--- begin Text shown ---
On The Rise: Charlotte Jane

Lewis Capaldi praised 22-year-old singer/songwriter Charlotte Jane shares a new single, ‘Down Days.’ Based in Hull, this long-haired goddess made it to The Sun’s list of 21 Artists To Watch. She started the year off with her first play on Radio 1 with her track ‘Get It Right’.

Charlotte Jane is on the rise with a destined spot on the stage. From making an appearance during her grandparents’ performances who were also musicians, to opening for the big crowds at Lewis Capaldi’s shows, Noctis speaks to Charlotte about her journey, the third lockdown hitting differently, and what lifts her spirits on her ‘Down Days.’

It’s very nice to meet you Charlotte. How are you today?

Hey! I’m okay. I’m currently 2 days into what is seemingly my first properly productive week of the year… It took me a little while to get warmed up. This lockdown has been pretty bleak haha.

How would your describe your current aesthetic? (current favorites, moods, music, books, activities, inspirations)

I just finished watching The Bay (ITV) and It’s a Sin (Channel 4) – both were incredible. I’m reading Barack Obama’s autobiography ‘A Promised Land’ which I’m only 30 pages into but I’m completely hooked, it is so so interesting. There’s some great new music out, I’ve been listening to ‘Hypocrite’ by Compass and continue to spin ‘folklore’ by Taylor Swift. I’ve also found myself frequently listening to John Legend’s 2005 album ‘Get Lifted’. This third lockdown has been the hardest one to stay positive in I think. I’ve found that running has been a real saviour for me, it helps me clear my head and the endorphins from the exercise do wonders for my mental health.
--- end Text shown ---
--- begin Data lines ---
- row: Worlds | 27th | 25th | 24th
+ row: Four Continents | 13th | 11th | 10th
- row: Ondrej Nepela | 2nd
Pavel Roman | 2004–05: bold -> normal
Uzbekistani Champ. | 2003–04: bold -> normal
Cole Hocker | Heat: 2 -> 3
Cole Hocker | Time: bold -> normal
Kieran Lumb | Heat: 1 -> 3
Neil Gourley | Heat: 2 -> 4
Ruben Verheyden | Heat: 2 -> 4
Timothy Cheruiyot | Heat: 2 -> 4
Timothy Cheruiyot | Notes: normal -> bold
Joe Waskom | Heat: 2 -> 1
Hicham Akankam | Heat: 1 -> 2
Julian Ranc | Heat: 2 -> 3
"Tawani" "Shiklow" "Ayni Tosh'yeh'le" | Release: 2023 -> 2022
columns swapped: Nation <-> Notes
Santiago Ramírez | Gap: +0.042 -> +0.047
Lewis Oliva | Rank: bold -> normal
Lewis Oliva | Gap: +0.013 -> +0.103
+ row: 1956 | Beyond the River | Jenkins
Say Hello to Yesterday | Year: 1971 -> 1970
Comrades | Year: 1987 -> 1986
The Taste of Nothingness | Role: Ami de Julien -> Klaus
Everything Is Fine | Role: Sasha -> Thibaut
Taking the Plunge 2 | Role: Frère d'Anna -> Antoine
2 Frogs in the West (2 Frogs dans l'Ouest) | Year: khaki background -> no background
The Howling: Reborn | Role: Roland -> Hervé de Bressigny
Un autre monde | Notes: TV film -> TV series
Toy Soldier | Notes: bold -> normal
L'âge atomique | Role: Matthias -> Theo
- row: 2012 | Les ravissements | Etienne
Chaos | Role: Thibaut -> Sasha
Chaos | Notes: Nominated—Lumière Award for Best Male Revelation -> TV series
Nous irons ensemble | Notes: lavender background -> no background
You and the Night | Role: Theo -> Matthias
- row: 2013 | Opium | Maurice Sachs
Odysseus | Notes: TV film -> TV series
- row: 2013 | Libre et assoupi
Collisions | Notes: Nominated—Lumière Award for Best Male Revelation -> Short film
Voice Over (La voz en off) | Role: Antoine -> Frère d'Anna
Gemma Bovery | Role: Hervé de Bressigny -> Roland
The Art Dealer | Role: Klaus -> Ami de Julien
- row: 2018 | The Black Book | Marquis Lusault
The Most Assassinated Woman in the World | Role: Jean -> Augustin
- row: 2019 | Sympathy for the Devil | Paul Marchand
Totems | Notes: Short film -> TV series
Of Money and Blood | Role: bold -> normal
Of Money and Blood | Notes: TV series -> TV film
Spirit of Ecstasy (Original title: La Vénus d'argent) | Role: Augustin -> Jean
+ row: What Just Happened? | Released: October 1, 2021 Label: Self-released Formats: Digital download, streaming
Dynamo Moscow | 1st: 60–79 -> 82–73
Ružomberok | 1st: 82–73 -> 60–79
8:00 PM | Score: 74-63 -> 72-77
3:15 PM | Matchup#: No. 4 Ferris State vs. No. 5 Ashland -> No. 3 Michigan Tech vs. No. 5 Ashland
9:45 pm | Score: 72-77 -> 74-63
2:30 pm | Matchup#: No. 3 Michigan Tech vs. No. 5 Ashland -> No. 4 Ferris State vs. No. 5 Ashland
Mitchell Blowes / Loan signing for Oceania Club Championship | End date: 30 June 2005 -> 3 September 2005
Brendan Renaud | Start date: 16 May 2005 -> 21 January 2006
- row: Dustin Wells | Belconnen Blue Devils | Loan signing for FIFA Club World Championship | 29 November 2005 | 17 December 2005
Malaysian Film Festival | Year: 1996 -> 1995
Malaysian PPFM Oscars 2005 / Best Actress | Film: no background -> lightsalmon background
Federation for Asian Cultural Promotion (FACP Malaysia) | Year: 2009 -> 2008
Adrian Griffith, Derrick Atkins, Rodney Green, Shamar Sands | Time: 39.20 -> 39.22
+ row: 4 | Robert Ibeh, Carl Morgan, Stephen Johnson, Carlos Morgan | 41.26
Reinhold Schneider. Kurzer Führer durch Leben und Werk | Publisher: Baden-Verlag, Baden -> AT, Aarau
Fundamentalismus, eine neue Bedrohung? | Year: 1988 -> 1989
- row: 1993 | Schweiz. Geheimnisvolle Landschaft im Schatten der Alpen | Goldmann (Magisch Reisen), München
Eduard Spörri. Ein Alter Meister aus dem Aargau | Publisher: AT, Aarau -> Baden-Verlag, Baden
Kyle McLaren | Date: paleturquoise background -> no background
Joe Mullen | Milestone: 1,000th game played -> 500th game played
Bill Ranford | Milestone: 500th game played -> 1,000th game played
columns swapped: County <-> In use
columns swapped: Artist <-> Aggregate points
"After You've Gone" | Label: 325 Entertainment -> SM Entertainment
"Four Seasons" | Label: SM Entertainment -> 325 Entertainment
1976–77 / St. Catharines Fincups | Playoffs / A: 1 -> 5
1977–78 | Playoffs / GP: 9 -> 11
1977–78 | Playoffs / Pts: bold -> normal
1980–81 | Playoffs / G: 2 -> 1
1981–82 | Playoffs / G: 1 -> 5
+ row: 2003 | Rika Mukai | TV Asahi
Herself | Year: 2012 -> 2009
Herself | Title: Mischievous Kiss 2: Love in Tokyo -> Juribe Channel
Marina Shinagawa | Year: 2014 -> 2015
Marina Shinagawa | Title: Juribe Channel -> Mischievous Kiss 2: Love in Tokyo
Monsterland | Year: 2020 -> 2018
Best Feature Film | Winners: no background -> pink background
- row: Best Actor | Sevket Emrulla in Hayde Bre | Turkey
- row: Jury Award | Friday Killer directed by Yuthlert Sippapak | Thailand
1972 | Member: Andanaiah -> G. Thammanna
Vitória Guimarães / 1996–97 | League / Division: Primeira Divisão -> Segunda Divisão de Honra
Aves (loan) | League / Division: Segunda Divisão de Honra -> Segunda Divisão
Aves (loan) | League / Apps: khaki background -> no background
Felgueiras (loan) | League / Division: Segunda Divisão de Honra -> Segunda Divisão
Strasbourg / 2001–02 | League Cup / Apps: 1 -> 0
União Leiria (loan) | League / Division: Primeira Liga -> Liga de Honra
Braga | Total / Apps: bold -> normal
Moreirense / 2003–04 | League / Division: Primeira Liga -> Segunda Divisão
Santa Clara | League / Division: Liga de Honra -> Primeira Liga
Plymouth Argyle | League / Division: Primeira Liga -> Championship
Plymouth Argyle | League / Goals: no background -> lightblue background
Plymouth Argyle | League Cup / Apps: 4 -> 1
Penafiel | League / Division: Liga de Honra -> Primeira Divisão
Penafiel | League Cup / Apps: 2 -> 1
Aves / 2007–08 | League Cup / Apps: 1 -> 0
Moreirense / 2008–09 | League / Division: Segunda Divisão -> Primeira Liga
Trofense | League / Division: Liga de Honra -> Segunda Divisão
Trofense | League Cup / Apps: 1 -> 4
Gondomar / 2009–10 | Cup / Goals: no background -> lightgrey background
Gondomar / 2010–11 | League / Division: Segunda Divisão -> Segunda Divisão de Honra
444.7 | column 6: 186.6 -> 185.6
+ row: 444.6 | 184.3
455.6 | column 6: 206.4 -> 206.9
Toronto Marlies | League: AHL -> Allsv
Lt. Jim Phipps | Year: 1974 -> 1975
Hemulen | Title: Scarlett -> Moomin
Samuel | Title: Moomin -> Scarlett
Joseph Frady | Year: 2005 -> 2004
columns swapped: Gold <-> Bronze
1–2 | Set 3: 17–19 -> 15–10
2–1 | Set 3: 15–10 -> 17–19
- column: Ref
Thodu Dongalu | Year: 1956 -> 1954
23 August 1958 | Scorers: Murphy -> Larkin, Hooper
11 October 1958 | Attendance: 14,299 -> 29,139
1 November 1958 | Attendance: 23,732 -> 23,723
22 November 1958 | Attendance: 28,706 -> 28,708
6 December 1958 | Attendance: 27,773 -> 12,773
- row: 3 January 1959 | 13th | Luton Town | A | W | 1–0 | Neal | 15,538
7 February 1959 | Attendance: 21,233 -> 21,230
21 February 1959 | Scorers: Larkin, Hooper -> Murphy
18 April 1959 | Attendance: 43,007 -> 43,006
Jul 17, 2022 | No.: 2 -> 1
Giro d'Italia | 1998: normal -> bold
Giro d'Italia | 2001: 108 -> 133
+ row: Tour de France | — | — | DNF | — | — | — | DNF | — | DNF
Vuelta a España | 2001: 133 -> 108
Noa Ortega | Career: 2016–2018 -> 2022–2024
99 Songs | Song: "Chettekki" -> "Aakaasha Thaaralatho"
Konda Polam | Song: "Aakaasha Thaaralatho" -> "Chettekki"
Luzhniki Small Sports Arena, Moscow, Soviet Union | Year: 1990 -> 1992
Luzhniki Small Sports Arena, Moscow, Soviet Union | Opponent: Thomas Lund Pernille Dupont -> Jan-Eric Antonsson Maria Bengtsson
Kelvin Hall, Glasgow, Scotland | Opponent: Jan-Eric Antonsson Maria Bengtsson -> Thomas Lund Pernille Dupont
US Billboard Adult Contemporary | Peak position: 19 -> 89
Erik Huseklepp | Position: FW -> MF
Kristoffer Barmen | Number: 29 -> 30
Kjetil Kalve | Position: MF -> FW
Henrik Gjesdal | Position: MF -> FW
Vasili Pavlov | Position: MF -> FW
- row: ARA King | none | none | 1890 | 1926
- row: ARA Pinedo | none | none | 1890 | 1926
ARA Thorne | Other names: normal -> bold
--- end Data lines ---
● **What you need to do**:
1. Using the Charlotte Jane interview, please explain in one to three sentences why running has been a real saviour for her during the third lockdown.
2. Return the passage of the Charlotte Jane interview that opens with the words containing "Hey! I’m okay." and closes with "books, activities, inspirations)".

● **Responses**:
1. Running helps her clear her head, and the endorphins from the exercise do wonders for her mental health.

2.
Hey! I’m okay. I’m currently 2 days into what is seemingly my first properly productive week of the year… It took me a little while to get warmed up. This lockdown has been pretty bleak haha.

How would your describe your current aesthetic? (current favorites, moods, music, books, activities, inspirations)